- Opening Delimiter -
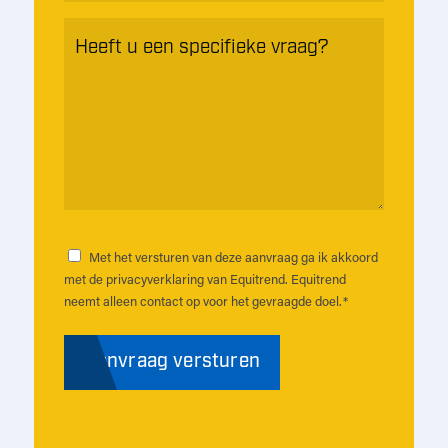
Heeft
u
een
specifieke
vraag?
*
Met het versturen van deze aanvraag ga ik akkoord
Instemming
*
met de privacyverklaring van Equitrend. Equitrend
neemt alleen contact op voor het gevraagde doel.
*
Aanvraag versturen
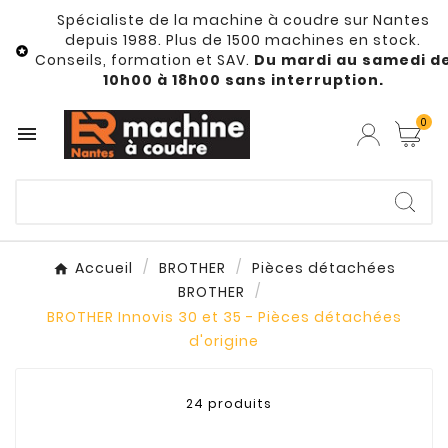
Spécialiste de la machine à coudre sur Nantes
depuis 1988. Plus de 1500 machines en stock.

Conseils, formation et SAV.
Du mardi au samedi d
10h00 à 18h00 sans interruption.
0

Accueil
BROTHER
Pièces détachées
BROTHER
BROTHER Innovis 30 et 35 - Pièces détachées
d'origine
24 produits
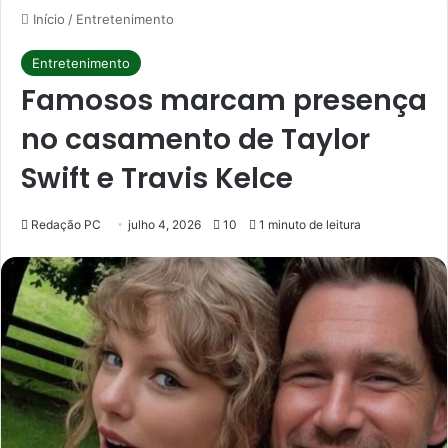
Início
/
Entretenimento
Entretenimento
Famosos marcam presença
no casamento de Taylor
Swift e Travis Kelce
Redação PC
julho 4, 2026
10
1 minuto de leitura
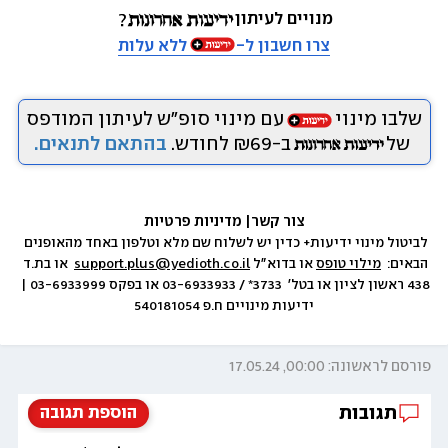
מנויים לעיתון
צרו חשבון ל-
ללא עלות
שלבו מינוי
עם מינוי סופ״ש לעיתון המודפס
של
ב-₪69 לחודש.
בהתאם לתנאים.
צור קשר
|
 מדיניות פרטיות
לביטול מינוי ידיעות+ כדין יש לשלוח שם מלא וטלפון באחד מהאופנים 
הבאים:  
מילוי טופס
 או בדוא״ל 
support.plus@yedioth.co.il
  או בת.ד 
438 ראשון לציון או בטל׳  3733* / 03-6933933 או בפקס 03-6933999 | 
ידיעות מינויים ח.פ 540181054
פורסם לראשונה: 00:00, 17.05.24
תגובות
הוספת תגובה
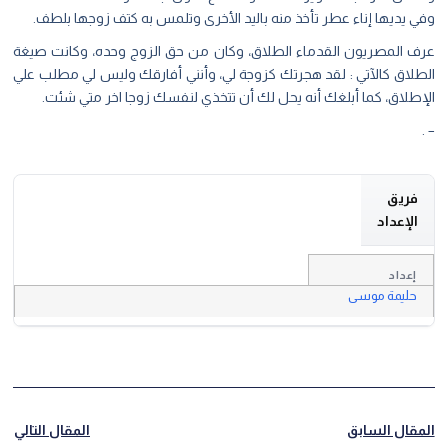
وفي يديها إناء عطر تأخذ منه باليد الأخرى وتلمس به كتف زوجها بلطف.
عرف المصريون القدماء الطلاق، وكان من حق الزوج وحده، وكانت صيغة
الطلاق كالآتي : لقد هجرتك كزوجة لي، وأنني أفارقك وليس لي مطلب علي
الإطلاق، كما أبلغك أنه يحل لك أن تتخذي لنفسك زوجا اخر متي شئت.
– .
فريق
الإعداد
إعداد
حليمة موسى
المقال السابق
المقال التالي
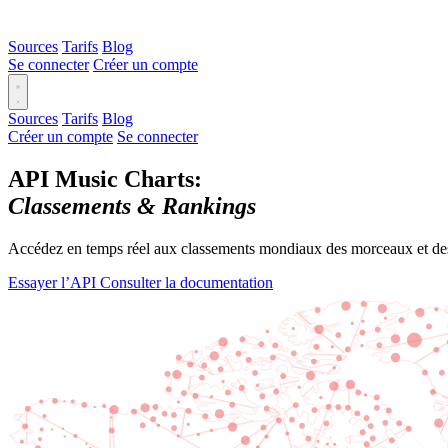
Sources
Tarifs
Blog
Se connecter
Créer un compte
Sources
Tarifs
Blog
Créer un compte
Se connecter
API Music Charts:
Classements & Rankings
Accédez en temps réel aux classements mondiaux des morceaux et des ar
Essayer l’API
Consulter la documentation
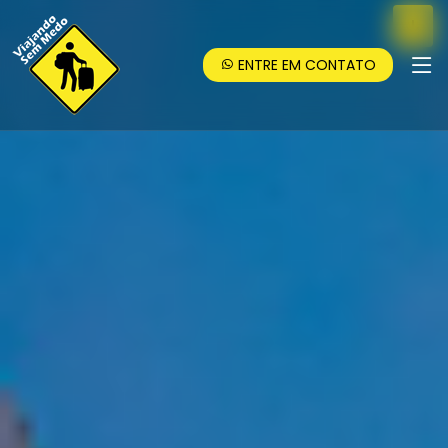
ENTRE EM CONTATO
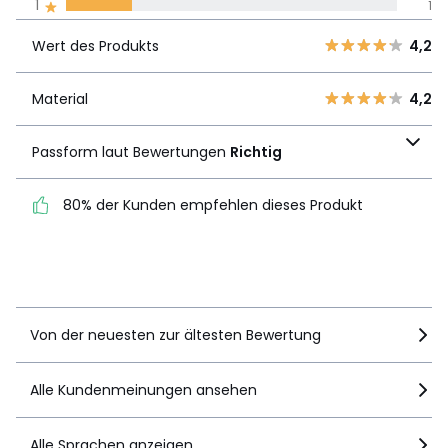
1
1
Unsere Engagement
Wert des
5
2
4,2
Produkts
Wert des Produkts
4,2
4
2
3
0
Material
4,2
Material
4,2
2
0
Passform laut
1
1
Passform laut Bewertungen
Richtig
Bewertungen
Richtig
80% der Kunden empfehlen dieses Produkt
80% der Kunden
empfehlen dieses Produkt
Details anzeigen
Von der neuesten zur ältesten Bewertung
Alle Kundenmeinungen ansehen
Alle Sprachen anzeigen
- Closing Delimiter -
- Opening Delimiter -
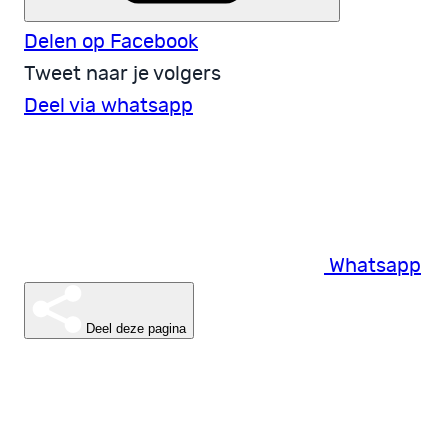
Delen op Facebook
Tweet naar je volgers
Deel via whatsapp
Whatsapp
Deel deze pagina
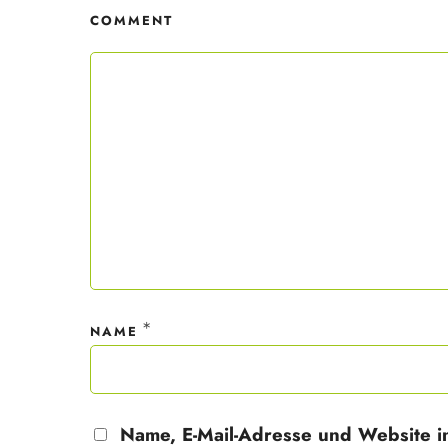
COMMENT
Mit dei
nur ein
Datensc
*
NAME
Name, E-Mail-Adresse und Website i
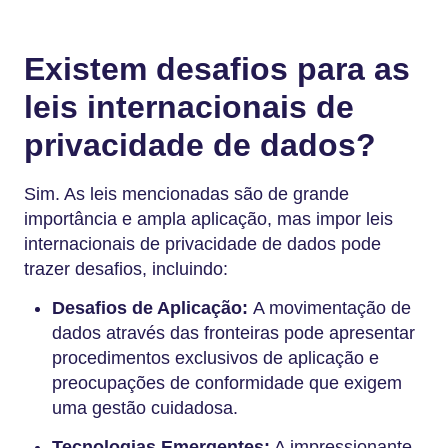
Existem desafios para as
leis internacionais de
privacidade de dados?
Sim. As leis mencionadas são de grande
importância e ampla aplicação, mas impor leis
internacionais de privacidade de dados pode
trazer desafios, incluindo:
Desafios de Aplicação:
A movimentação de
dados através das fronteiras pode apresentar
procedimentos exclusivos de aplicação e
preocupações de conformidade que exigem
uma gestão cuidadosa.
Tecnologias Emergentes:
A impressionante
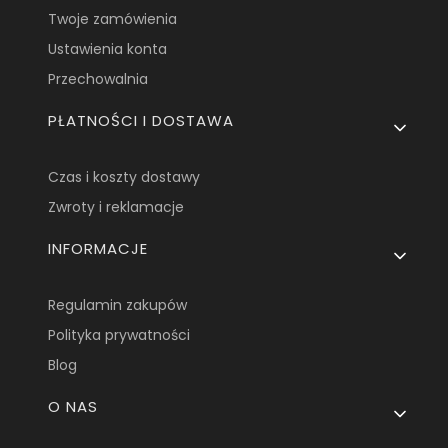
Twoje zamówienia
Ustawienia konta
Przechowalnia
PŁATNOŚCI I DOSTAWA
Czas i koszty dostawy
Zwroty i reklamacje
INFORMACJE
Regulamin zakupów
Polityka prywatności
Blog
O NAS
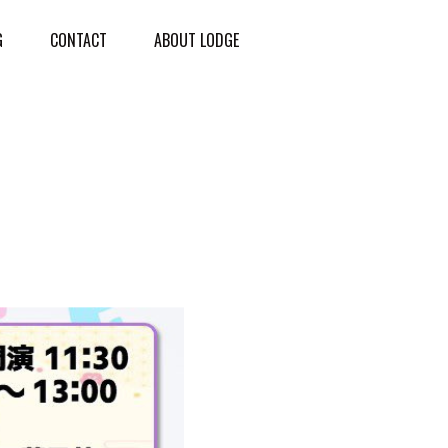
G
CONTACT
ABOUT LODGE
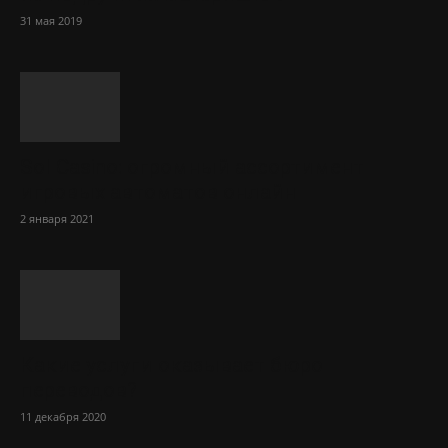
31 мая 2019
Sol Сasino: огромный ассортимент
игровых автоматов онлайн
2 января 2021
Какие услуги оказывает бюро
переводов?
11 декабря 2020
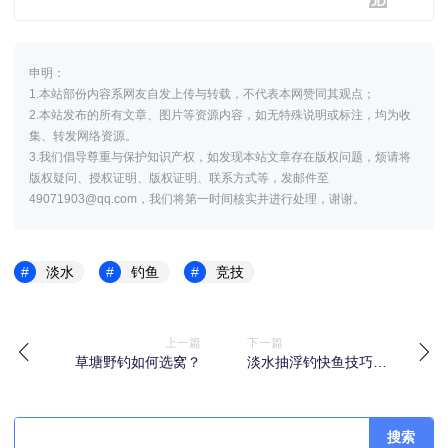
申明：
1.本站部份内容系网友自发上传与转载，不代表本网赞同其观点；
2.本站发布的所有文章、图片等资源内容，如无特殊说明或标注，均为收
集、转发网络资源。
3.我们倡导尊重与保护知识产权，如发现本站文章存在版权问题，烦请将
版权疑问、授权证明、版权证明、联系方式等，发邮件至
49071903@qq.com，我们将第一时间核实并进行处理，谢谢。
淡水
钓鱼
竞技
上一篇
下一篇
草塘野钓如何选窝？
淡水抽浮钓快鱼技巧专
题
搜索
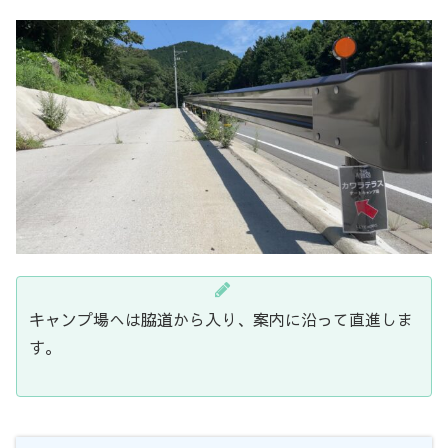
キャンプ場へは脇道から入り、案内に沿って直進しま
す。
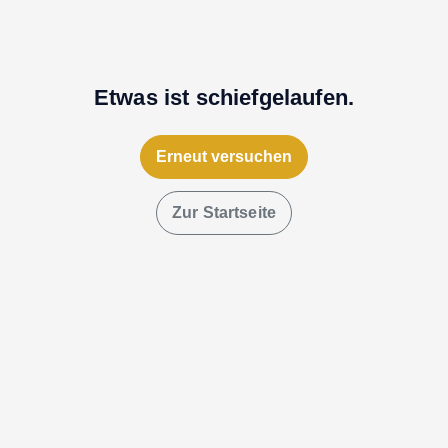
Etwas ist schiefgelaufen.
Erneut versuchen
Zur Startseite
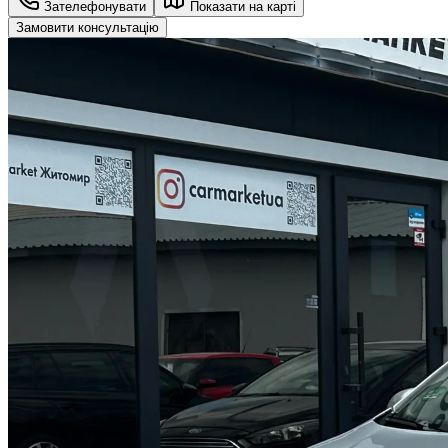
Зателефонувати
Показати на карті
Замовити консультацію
- Closing Delimiter -
Exercise: Above are the records. Copy word for word only their lines from the one holding "A impressionante" through the one holding "Замовити консультацію", both included, and skip the images.

Answer for this exercise:
A impressionante
Twoje zamówienia
Ustawienia konta
Przechowalnia
PŁATNOŚCI I DOSTAWA
Czas i koszty dostawy
Zwroty i reklamacje
INFORMACJE
Regulamin zakupów
Polityka prywatności
Blog
O NAS
G
CONTACT
ABOUT LODGE
31 мая 2019
Sol Сasino: огромный ассортимент
игровых автоматов онлайн
2 января 2021
Какие услуги оказывает бюро
переводов?
11 декабря 2020
申明：
1.本站部份内容系网友自发上传与转载，不代表本网赞同其观点；
2.本站发布的所有文章、图片等资源内容，如无特殊说明或标注，均为收
集、转发网络资源。
3.我们倡导尊重与保护知识产权，如发现本站文章存在版权问题，烦请将
版权疑问、授权证明、版权证明、联系方式等，发邮件至
49071903@qq.com，我们将第一时间核实并进行处理，谢谢。
淡水
钓鱼
竞技
上一篇
下一篇
草塘野钓如何选窝？
淡水抽浮钓快鱼技巧专
题
搜索
キャンプ場へは脇道から入り、案内に沿って直進しま
す。
Etwas ist schiefgelaufen.
Erneut versuchen
Zur Startseite
Зателефонувати
Показати на карті
Замовити консультацію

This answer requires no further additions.